Diz-se pela boca pequena que devolveram uma parte considerável dos bens adquiridos com dinheiro público, com destaques para as chamadas centralidades, imóveis de alto padrão e condomínios residenciais, terminais portuários e órgãos de comunicação social.
- Ernesto Kiteculo, antigo vice-governador provincial do Cuando Cubango para a Área Económica e Social, e governador da Luanda Sul, na era João Lourenço, foi preso e também constituído arguido por suspeita de crimes de peculato, associação criminosa, tráfico de influências, participação económica em negócios, recebimento indevido de vantagem, violação das regras de execução do plano e orçamento e abuso de poder.

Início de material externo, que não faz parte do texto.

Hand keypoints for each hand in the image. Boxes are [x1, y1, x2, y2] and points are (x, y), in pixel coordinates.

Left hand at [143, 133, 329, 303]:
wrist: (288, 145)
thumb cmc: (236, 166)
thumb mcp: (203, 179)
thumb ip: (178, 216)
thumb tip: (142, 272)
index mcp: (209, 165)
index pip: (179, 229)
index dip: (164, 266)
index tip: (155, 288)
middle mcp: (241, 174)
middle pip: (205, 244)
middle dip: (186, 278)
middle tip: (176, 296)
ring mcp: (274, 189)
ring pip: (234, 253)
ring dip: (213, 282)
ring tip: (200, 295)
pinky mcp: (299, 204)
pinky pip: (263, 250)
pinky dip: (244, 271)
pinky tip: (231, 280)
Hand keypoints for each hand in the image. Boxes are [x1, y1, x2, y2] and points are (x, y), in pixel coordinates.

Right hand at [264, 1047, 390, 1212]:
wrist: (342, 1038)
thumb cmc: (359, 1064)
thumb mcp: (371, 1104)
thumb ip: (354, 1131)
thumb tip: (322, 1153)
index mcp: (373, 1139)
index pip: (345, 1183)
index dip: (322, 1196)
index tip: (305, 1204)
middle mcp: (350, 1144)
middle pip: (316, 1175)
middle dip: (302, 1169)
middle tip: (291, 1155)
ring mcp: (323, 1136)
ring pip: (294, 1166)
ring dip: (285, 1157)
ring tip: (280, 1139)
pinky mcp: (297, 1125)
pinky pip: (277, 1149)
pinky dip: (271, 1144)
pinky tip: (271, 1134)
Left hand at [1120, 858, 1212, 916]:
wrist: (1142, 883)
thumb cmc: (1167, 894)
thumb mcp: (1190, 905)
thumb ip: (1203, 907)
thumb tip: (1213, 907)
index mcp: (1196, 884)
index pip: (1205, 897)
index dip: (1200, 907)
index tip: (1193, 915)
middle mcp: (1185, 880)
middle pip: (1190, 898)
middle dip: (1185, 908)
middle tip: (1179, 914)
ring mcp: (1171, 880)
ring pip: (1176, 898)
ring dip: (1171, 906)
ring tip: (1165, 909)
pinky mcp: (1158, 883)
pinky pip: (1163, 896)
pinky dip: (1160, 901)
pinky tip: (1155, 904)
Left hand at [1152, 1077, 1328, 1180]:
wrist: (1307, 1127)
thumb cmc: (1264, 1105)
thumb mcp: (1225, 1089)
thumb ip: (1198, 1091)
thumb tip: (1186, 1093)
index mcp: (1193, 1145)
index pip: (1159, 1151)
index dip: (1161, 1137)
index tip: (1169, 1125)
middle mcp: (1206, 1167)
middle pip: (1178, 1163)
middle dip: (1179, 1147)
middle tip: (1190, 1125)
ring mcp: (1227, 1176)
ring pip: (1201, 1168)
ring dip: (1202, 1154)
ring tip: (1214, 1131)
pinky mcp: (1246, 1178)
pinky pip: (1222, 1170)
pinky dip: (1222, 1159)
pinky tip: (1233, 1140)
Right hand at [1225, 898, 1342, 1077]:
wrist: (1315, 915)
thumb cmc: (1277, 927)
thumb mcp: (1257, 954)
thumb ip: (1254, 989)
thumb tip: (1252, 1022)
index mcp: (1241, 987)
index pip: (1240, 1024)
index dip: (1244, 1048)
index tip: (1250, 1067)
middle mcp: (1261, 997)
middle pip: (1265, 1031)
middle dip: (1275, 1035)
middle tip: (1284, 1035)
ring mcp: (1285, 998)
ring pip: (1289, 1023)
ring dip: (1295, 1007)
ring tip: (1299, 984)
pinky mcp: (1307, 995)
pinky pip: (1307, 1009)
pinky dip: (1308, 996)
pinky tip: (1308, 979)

- Higino Carneiro, General na Reforma e deputado, foi também ouvido, em 2019, na condição de antigo governador da província de Luanda em sede dos actos de gestão praticados de 2016 a 2017 e constituído arguido cujo processo não conheceu, publicamente, outros desenvolvimentos.
Da PGR surgiram informações nunca confirmadas de que ele terá ameaçado revelar segredos sobre uso de dinheiros na campanha eleitoral do MPLA, em 2017, caso não se arquivasse o seu processo.
- Joaquim Sebastião - ex-director do Instituto Nacional de Estrada de Angola (INEA), foi preso em 2019, mas posto em liberdade depois de se esgotarem os prazos de prisão preventiva.
- Caso Lussaty e outros ligados à Casa Militar do Presidente da República, despoletou em Novembro de 2021.
O processo foi remetido a juízo para efeito de julgamento, segundo a Procuradoria-Geral da República.
Altas figuras militares deverão responder em julgamento, por estarem envolvidas naquele que é o escândalo financeiro que ilustra como era fácil aceder ao dinheiro do Estado e usá-lo em benefício próprio.
Diga-se que o caso Lussaty feriu a eficácia dos serviços de segurança angolanos, que permitiram ou nunca se aperceberam que em Angola, algumas pessoas transportavam avultadas somas em dinheiro em pastas ou em contentores para benefício próprio.